Уже минула полночь, когда сотник вернулся к стоянке с пустыми руками.

Катя по-прежнему беззвучно спала, разметав руки, и ее грудь под обтрепанной шерстяной кофтой поднималась и опускалась неровными толчками.

Андрей лег рядом и закрыл глаза. Он был уверен, что теперь заснет мгновенно. Но вскоре с беспокойством убедился: сон не идет. В голову лезли унылые, тягостные мысли. Впереди — изнуряющий путь. Однако все лишения могут оказаться зряшными, если, даже одолев дорогу, он попадет в руки врагов… Почему эти массы людей стали его врагами?
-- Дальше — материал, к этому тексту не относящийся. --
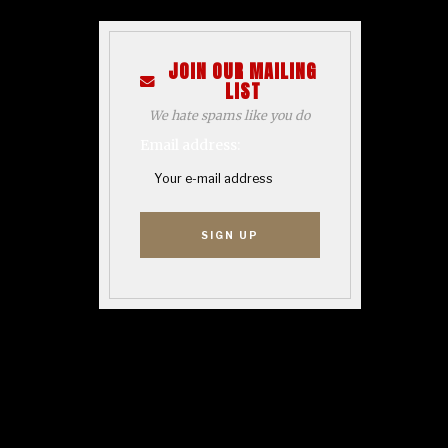
JOIN OUR MAILING
LIST
We hate spams like you do
Email address:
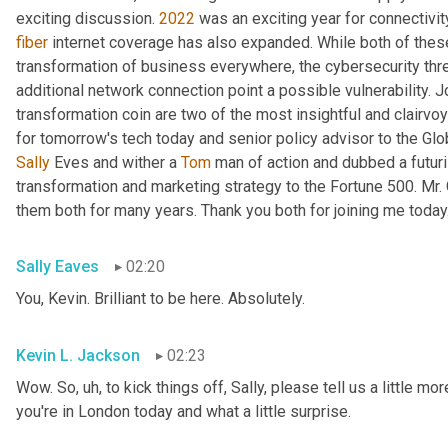
exciting discussion. 
2022
fiber
 internet coverage has also expanded. While both of thes
transformation of business everywhere, the cybersecurity th
additional network connection point a possible vulnerability. J
transformation coin are two of the most insightful and clairvo
for tomorrow's tech today and senior policy advisor to the Glo
Sally
 Eves and wither a 
Tom
 man of action and dubbed a futuri
transformation and marketing strategy to the Fortune 500. Mr.
them both for many years. Thank you both for joining me today
Sally Eaves
02:20
You, Kevin. Brilliant to be here. Absolutely.
Kevin L. Jackson
02:23
Wow. So
, uh,
 to kick things off, Sally, please tell us a little m
you're in London today and what a little surprise.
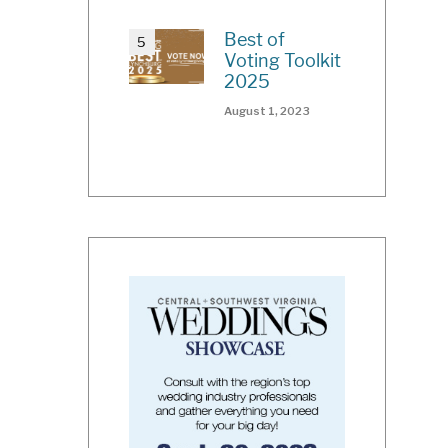
Best of
Voting Toolkit
2025
August 1, 2023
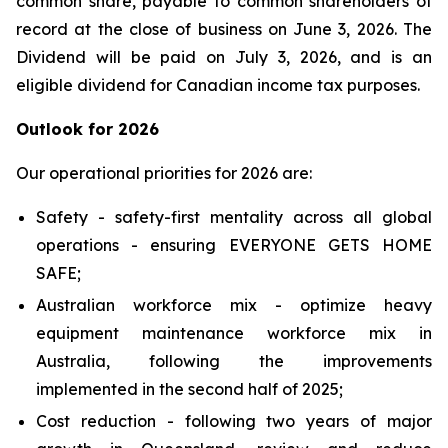
common share, payable to common shareholders of
record at the close of business on June 3, 2026. The
Dividend will be paid on July 3, 2026, and is an
eligible dividend for Canadian income tax purposes.
Outlook for 2026
Our operational priorities for 2026 are:
Safety - safety-first mentality across all global
operations - ensuring
EVERYONE GETS HOME
SAFE
;
Australian workforce mix - optimize heavy
equipment maintenance workforce mix in
Australia, following the improvements
implemented in the second half of 2025;
Cost reduction - following two years of major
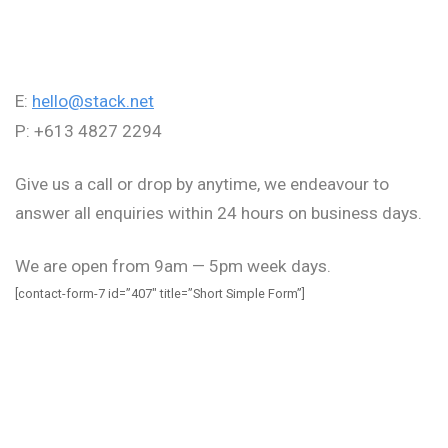
E:
hello@stack.net
P: +613 4827 2294
Give us a call or drop by anytime, we endeavour to
answer all enquiries within 24 hours on business days.
We are open from 9am — 5pm week days.
[contact-form-7 id=”407″ title=”Short Simple Form”]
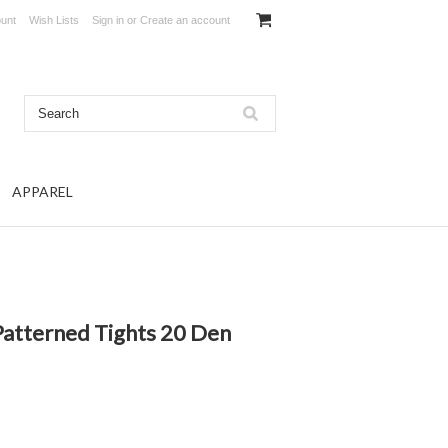
unt
Wish Lists
Sign in
or
Create an account
APPAREL
atterned Tights 20 Den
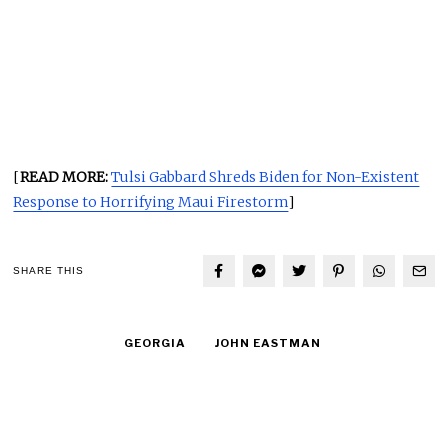
[
READ MORE:
Tulsi Gabbard Shreds Biden for Non-Existent
Response to Horrifying Maui Firestorm
]
SHARE THIS
GEORGIA
JOHN EASTMAN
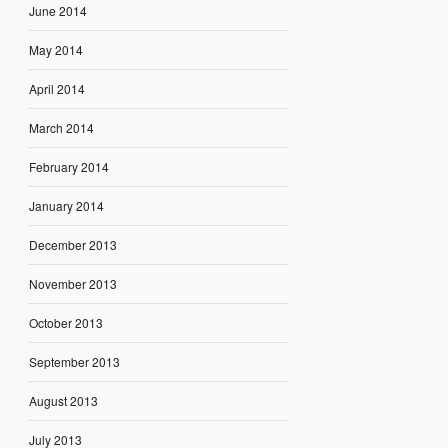
June 2014
May 2014
April 2014
March 2014
February 2014
January 2014
December 2013
November 2013
October 2013
September 2013
August 2013
July 2013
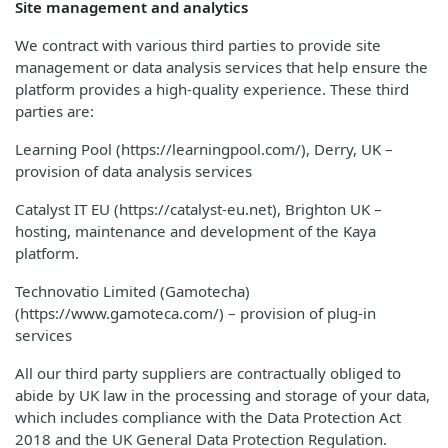
Site management and analytics
We contract with various third parties to provide site
management or data analysis services that help ensure the
platform provides a high-quality experience. These third
parties are:
Learning Pool (https://learningpool.com/), Derry, UK –
provision of data analysis services
Catalyst IT EU (https://catalyst-eu.net), Brighton UK –
hosting, maintenance and development of the Kaya
platform.
Technovatio Limited (Gamotecha)
(https://www.gamoteca.com/) – provision of plug-in
services
All our third party suppliers are contractually obliged to
abide by UK law in the processing and storage of your data,
which includes compliance with the Data Protection Act
2018 and the UK General Data Protection Regulation.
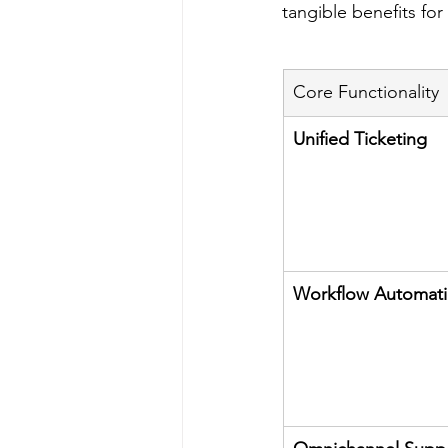
tangible benefits fo
Core Functionality
Unified Ticketing
Workflow Automat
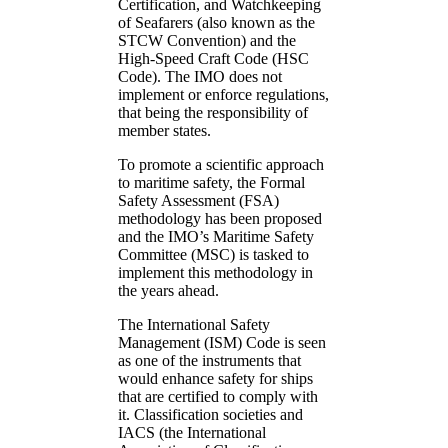
Certification, and Watchkeeping
of Seafarers (also known as the
STCW Convention) and the
High-Speed Craft Code (HSC
Code). The IMO does not
implement or enforce regulations,
that being the responsibility of
member states.
To promote a scientific approach
to maritime safety, the Formal
Safety Assessment (FSA)
methodology has been proposed
and the IMO’s Maritime Safety
Committee (MSC) is tasked to
implement this methodology in
the years ahead.
The International Safety
Management (ISM) Code is seen
as one of the instruments that
would enhance safety for ships
that are certified to comply with
it. Classification societies and
IACS (the International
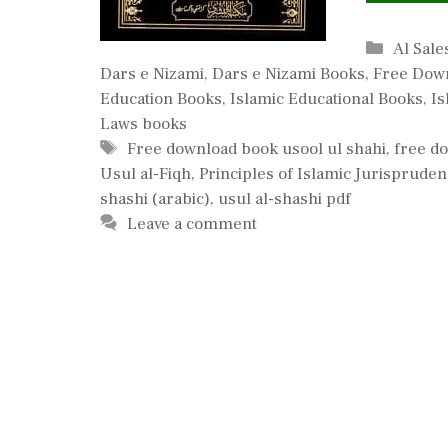
Catego
Al Sale
Dars e Nizami
,
Dars e Nizami Books
,
Free Dow
Education Books
,
Islamic Educational Books
,
Is
Laws books
Tags
Free download book usool ul shahi
,
free d
Usul al-Fiqh
,
Principles of Islamic Jurispruden
shashi (arabic)
,
usul al-shashi pdf
Leave a comment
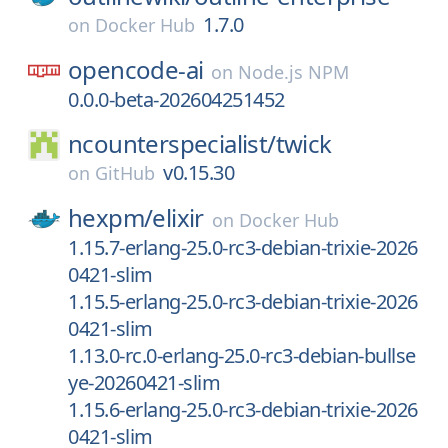
1.7.0
on
Docker Hub
opencode-ai
on
Node.js NPM
0.0.0-beta-202604251452
ncounterspecialist/
twick
v0.15.30
on
GitHub
hexpm/
elixir
on
Docker Hub
1.15.7-erlang-25.0-rc3-debian-trixie-2026
0421-slim
1.15.5-erlang-25.0-rc3-debian-trixie-2026
0421-slim
1.13.0-rc.0-erlang-25.0-rc3-debian-bullse
ye-20260421-slim
1.15.6-erlang-25.0-rc3-debian-trixie-2026
0421-slim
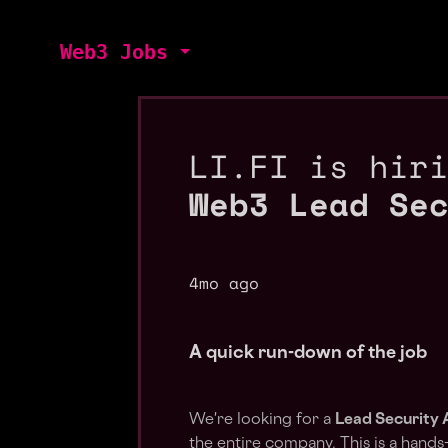
Web3 Jobs
LI.FI is hir
Web3 Lead Se
4mo ago
A quick run-down of the job
We're looking for a
Lead Security 
the entire company. This is a hands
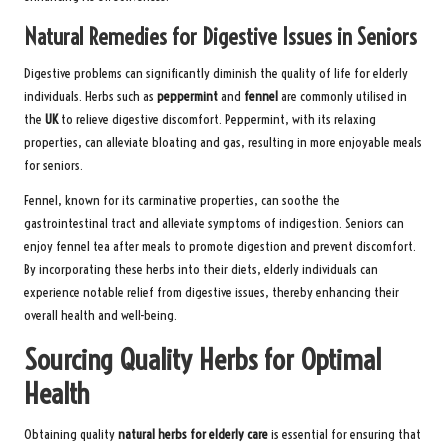
Natural Remedies for Digestive Issues in Seniors
Digestive problems can significantly diminish the quality of life for elderly
individuals. Herbs such as
peppermint
and
fennel
are commonly utilised in
the
UK
to relieve digestive discomfort. Peppermint, with its relaxing
properties, can alleviate bloating and gas, resulting in more enjoyable meals
for seniors.
Fennel, known for its carminative properties, can soothe the
gastrointestinal tract and alleviate symptoms of indigestion. Seniors can
enjoy fennel tea after meals to promote digestion and prevent discomfort.
By incorporating these herbs into their diets, elderly individuals can
experience notable relief from digestive issues, thereby enhancing their
overall health and well-being.
Sourcing Quality Herbs for Optimal
Health
Obtaining quality
natural herbs for elderly care
is essential for ensuring that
Только ли потому, что случайная мобилизация бросила его в лагерь белых?

Он снова вспомнил Унгерна, Сипайло, Антоновского, Резухина… Это — враги красных. Люди, убежденные, что большевики загубят Россию… Впрочем, может, и не убеждение… Новая власть отняла у них всё — богатства, права, надежду на будущее. Может статься, их вера — всего лишь страстное желание вцепиться в свой кусок сала и никому не отдавать его.

А он, Андрей? Красные не грозили ему никакими потерями и невзгодами. При том условии, разумеется, что он не стал бы драться против них. Это ведь правда.

Россохатский усмехнулся: правда… Она — тоже дочь времени, а то и падчерица силы… Или он просто умнее на целый год?

Ему стали мерещиться лица его недавних приятелей, или спутников, бог уж знает, кто они ему? Красивый, будто с картинки, Гришка Хабара, кривая свинья Мефодий, восковой и всё же совсем непроглядный Дин — все они карты одной масти. Отчего же? Возможно, оттого, что не имели никаких достойных идеалов, что каждый за себя, и другой требовался ему лишь для того, чтоб скорей достичь цели.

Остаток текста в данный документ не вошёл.